Hence the term ‘soft robotics’ to group robots capable of interacting with humans, says Hanson Robotics expert David Hanson in Hong Kong. Social robots like Sophie, popular in Japan and Korea, have a mission to inspire people to relate to them and help them learn.
Nevertheless, its one thing to create intelligent, sociable machines, capable of understanding our tone and reacting to it – like the famous Kismet robot from MIT – and quite another to create conscious machines.
That is to say, one thing is artificial intelligence ‘weak’ and another, the ‘strong’. Weak AI is a machine capable of simulating the behavior of human cognition (Kismet), but incapable of experiencing that state of mind. On the contrary, strong artificial intelligence involves developing machines capable of having cognitive mental states.
Its promoters want to make machines aware of themselves, with emotions and a true consciousness: an artificial superintelligence. “When we get to that uniqueness, the landscape is going to be so unimaginable that today it’s hard to say things about it that make sense,” says Rodney Brooks.
Then, the president of iRobot, the ethical issue will be on the table: “Would it be good to construct subhuman machines deliberately? To enslave them? Turing was already thinking about that. Today we think it is OK because we do not feel empathy for the machines, but that can change. ”
Some will insist that the problem is not the enslavement of our conscious machines but the possibility that they will kill us, but most robotic specialists believe that this will not be the case. Rather, in advance, we will merge with them. Let us graft human consciousness into extraordinarily durable and efficient machines.
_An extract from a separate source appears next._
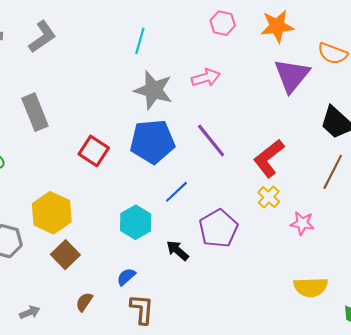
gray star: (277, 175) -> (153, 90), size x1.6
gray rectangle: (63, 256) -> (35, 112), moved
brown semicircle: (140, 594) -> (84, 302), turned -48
In other words, ‘homo sapiens’ will vanish as a biological species, replacing itself with ‘robo sapiens’.
Contrary to many studies and opinion polls, the Mogia artificial intelligence system predicted Republican President Donald Trump’s narrow triumph in the US presidential election, as he did with Barack Obama in the previous elections.
The algorithm, created 12 years ago by the Indian company Genic.ai, had already predicted that the real estate mogul and former Secretary of State Hillary Clinton would be the nominees of their respective parties.
Mogia, named after the character Mowgli, from ‘The Book of the Jungle’, written by Rudyard Kipling, learns as he explores his environment, as does the child of history. And according to its creator, Sanjiv Rai, he has been improving himself in every election.
The calculations are made from the volume of quotes of the name of a candidate that people make in social networks. To generate the prediction of this latest contest, Mogia analyzed more than 20 million data on Trump and Clinton collected on Facebook, Google, YouTube and Twitter, in order to generate an idea of the public’s sentiment.
In the end, the candidate who achieves the highest degree of involvement with the audience wins the election.
But even more interesting is that disruptive technologies like this have the potential to influence interactions in social networks without our realizing it. For example, both the Democratic and Republican Campaigns used ‘chatbots’, or digital robotic systems, to create and upload more than a million tweets in short periods, creating the illusion that certain opinions were viral.
For Rai and other industry leaders, artificial intelligence begins to change the architecture of electoral campaigns, at least those in the United States, in part because more and more people are making their opinions public on the networks.
And although the quality of the predictions depends on choosing the right platforms (Snapchat would not be the best, probably), this medium is the perfect breeding ground to feed the insatiable curiosity of a system that learns automatically and by itself.